Abstract
In South Africa, the publicly funded healthcare system which provides essential services at no cost to the majority of the population, is currently overburdened by the costs related to treating tuberculosis (TB), the human immunodeficiency virus (HIV), and the acquired immune deficiency syndrome (AIDS), as well as injuries, violence, and a spectrum of non-communicable diseases such as cancer, chronic respiratory
conditions, and diabetes. Additionally, the system is pressured by the high rates of maternal and child mortality, often attributed to malpractice. This strained healthcare infrastructure has had a negative effect on the functionality of hospital emergency care units (ECUs), further increasing the challenge of delivering urgent medical care.
This study investigates the current patient allocation processes in ECUs with a focus
on the Chris Hani Baragwanath Academic Hospital (CHBAH) located in Soweto, South Africa, and explores the potential of machine learning (ML) algorithms to address
identified deficiencies. The research highlights the existing triage system's challenges, such as misallocation and errors in the Triage Early Warning Score (TEWS)
calculations, using the South African Triage Scale (SATS). A total of 15 824 patient
records were collected from CHBAH to build ML models using the following algorithms:
Support Vector Machine (SVM), Random Forest (RF), Decision Tree (DT), AdaBoost-
SVM, AdaBoost-RF, AdaBoost-DT, and Stacking to correctly allocate patients to the relevant ECUs based on the patient’s records. By automating the decision-making process regarding patient allocation in ECUs, this study sought to mitigate the potential
of putting patients’ health at risk due to misallocation.

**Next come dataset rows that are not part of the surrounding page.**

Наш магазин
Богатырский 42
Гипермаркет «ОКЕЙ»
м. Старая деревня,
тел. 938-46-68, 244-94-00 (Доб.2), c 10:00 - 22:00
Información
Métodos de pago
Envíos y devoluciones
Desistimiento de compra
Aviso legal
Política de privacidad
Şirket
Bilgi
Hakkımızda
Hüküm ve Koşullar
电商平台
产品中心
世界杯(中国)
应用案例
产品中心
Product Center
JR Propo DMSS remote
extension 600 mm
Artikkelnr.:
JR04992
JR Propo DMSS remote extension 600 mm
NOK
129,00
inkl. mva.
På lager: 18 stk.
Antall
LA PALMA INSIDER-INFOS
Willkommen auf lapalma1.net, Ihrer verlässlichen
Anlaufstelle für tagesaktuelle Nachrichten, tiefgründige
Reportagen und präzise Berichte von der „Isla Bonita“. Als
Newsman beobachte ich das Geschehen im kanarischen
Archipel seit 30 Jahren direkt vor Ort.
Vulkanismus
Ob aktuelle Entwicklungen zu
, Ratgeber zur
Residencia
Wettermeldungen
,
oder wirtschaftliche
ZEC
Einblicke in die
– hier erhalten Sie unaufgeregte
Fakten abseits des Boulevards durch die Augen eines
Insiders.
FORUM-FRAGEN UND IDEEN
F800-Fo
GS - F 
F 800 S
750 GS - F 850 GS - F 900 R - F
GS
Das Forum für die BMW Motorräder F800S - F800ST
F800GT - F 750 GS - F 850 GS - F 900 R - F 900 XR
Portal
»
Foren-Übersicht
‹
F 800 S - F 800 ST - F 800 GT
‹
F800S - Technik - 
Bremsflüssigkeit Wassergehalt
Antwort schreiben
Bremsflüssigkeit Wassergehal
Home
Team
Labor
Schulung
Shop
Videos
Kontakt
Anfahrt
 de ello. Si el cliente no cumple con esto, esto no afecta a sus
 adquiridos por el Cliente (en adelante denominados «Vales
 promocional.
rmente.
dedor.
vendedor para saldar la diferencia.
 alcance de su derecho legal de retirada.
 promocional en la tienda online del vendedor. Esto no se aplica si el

The designed ML models underwent rigorous testing, including cross-validation, and were assessed using two imputation methods and feature selection techniques, leading to the identification of RF and AdaBoost-RF as the most accurate classifiers, with over 99.53% accuracy, and exhibiting high precision (1.00), recall (1.00), Fmeasure (1.00), and ROC Area (1.00). Finally, the study confirms the suitability of these two models for patient allocation to the various ECUs ( medical, surgical, and trauma units) based on the above performance metrics. The findings suggest that ML can significantly enhance the allocation process in ECUs, thereby potentially
improving patient health outcomes and optimising resource utilisation.